Regarding your WebSocket problem: this is what disable('websocket') was designed for, though obviously better automated error detection would be good. Faye does fall back to other transports if WebSockets don't work, but the definition of 'not working' may need changing -- if it manages to make a connection, it assumes WebSockets are working. It might need to instead fall back if it doesn't receive replies to messages, for example.
I'd like you to find out the following for me -- you'll need to edit the JS client code for this. In browsers where WebSockets don't work:
* Does the WebSocket connection ever receive messages?
* When the client connects, how much time elapses between the `new WebSocket` call and the `onopen` event?
* When it disconnects, how long after the `onopen` event does `onclose` fire? Is this constant?
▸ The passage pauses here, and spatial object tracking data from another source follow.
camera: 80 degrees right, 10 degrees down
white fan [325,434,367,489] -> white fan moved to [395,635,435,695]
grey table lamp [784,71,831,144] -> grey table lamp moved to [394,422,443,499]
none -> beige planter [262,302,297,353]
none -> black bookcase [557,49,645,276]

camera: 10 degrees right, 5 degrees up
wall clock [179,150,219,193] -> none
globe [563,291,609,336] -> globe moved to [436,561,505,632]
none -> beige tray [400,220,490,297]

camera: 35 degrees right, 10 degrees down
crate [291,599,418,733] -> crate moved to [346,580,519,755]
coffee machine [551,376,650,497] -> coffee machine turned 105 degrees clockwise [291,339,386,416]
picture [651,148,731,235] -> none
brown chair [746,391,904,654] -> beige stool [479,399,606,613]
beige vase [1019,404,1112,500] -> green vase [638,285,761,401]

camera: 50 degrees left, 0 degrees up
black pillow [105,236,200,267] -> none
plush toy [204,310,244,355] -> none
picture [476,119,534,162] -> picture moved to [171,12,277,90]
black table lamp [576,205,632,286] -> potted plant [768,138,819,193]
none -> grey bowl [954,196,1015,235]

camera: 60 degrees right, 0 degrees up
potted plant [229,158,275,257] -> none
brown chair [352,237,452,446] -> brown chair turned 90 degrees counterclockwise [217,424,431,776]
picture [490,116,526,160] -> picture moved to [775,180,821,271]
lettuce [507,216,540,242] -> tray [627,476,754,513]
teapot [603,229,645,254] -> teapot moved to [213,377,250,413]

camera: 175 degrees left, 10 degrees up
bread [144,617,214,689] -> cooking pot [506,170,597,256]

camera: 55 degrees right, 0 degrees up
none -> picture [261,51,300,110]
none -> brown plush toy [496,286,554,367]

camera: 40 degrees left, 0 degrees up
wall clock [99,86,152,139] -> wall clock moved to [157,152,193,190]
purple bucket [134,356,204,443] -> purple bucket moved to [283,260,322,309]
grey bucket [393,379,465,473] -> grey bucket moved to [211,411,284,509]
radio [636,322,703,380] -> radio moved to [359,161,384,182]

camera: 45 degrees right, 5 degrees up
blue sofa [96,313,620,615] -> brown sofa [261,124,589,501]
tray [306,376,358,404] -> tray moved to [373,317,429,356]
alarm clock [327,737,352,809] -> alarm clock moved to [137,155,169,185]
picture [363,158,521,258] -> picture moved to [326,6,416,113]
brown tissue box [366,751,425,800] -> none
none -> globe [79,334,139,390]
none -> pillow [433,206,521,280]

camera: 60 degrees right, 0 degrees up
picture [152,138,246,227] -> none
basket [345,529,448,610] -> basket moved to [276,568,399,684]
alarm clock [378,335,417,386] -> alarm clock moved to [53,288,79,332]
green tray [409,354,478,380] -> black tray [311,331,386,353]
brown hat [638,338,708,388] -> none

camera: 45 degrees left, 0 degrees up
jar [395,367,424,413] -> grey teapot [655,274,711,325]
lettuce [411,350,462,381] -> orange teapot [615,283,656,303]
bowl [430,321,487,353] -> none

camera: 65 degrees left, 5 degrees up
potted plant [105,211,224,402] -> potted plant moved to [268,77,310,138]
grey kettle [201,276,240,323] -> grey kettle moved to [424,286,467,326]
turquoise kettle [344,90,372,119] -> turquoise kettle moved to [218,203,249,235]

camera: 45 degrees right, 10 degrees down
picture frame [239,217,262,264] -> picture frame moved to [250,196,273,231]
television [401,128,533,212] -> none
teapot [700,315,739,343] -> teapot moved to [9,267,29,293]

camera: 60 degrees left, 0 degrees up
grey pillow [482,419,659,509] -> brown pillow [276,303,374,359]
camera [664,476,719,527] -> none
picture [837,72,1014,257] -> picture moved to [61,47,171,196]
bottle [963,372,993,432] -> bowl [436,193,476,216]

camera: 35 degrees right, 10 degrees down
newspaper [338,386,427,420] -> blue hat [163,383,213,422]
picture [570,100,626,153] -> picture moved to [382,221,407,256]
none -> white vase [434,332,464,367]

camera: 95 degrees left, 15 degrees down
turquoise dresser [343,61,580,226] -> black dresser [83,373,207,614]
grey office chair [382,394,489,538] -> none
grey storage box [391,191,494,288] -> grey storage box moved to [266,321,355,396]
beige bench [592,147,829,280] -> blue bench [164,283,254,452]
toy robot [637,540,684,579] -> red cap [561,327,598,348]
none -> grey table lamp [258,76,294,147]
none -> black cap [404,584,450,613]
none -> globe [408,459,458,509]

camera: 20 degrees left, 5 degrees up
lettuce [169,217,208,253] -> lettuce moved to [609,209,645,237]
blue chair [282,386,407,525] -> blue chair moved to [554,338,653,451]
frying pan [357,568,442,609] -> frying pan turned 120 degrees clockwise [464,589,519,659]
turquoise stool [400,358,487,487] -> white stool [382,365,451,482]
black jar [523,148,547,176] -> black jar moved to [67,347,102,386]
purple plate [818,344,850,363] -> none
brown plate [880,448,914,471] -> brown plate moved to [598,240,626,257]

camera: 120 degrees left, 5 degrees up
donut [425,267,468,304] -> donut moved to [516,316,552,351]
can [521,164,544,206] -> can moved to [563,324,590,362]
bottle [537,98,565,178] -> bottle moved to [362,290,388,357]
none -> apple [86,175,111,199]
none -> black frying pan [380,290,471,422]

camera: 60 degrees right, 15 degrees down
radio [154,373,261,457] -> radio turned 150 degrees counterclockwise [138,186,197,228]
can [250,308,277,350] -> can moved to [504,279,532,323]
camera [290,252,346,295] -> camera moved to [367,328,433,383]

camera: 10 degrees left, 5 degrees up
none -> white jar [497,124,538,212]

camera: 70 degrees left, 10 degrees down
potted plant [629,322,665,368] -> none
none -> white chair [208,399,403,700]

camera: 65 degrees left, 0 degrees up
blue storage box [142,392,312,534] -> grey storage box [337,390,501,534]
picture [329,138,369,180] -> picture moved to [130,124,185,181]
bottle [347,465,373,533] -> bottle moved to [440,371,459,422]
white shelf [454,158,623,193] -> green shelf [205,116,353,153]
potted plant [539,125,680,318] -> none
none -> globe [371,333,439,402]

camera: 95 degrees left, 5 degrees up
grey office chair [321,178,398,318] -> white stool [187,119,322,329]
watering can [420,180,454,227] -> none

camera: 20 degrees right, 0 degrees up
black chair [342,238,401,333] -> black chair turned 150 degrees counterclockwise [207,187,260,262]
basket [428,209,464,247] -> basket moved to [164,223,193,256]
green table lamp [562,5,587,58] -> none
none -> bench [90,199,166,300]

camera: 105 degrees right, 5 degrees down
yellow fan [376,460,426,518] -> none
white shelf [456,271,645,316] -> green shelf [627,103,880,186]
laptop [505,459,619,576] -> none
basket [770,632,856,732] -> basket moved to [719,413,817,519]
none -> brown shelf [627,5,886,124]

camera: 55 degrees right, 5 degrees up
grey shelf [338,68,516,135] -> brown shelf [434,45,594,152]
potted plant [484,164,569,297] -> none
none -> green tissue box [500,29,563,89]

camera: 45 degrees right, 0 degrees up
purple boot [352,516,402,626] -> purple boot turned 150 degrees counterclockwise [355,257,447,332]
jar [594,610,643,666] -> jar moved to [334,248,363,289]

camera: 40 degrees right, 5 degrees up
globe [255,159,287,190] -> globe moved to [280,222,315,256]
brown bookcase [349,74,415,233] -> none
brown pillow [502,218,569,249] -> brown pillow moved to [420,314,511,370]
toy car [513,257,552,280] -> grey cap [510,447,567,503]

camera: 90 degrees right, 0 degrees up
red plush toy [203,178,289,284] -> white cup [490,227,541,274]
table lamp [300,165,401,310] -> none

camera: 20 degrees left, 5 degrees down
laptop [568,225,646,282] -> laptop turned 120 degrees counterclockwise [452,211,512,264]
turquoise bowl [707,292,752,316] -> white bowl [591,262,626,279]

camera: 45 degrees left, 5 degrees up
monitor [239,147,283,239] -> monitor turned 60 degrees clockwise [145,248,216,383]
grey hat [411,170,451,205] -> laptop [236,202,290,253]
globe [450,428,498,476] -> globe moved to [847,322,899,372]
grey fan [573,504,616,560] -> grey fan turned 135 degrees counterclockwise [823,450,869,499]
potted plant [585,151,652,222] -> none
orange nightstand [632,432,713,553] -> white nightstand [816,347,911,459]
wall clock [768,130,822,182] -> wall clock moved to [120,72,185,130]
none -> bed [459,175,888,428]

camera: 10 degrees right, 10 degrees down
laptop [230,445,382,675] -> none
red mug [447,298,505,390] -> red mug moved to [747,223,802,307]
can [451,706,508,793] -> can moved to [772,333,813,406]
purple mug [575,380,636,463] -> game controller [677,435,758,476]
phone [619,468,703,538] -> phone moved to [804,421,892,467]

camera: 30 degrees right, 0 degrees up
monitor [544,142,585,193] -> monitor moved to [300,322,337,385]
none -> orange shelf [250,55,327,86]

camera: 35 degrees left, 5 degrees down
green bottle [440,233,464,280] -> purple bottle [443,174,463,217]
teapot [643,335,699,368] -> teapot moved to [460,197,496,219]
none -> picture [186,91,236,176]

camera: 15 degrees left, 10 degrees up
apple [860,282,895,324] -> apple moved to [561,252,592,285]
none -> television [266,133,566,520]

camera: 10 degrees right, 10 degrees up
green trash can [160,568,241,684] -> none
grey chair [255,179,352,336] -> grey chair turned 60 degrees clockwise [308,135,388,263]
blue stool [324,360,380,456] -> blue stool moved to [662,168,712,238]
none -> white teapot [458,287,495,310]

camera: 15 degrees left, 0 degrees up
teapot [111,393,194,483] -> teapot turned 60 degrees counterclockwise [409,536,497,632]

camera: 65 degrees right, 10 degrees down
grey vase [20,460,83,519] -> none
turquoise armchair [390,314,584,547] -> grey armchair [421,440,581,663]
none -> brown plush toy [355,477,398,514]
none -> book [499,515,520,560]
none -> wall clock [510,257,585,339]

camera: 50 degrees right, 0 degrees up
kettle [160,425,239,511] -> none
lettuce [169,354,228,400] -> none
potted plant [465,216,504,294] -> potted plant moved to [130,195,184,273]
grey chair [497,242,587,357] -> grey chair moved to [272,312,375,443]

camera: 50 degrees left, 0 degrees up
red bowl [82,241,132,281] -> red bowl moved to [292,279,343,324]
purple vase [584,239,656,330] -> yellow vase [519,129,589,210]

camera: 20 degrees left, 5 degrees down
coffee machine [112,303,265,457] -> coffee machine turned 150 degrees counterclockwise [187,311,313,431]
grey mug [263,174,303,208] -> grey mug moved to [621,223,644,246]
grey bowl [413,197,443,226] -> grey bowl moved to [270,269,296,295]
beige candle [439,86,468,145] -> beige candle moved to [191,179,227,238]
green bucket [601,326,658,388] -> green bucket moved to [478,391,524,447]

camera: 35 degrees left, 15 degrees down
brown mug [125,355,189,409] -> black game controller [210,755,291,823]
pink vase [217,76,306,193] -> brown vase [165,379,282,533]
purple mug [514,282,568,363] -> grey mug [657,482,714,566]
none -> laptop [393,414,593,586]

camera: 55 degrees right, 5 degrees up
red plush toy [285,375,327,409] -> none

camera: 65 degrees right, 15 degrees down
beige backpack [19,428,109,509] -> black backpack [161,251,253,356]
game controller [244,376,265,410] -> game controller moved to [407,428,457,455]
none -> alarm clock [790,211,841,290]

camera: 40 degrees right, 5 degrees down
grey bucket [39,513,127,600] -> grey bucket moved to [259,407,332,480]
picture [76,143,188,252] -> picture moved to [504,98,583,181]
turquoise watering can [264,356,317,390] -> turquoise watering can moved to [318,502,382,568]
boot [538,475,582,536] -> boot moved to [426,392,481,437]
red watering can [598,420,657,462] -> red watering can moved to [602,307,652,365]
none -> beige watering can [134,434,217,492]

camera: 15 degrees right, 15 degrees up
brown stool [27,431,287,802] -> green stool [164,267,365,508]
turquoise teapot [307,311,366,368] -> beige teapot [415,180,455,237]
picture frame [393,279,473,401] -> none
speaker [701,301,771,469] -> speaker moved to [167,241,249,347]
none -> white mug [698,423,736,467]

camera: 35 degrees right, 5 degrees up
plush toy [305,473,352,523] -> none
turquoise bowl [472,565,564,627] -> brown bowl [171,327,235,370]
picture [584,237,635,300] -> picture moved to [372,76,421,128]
* Does the socket trigger the `onerror` event? What error code does it yield? (The argument to onerror is an error object with a `code` property in recent browsers)
Is it only broken in production, over the public internet, or do you also have problems in development on a local network? Is the problem likely due to bad proxies, or simple latency? I'm a little puzzled as to why WebSocket would be broken but HTTP would be snappy, unless proxies are messing with the socket connection?
Could you try the latest `master` version and run it with disable('websocket')? This will switch to the EventSource transport if your Faye server is on the same origin as the current page (check the connectionType of /meta/connect messages), and I'm curious to know if this works better for you.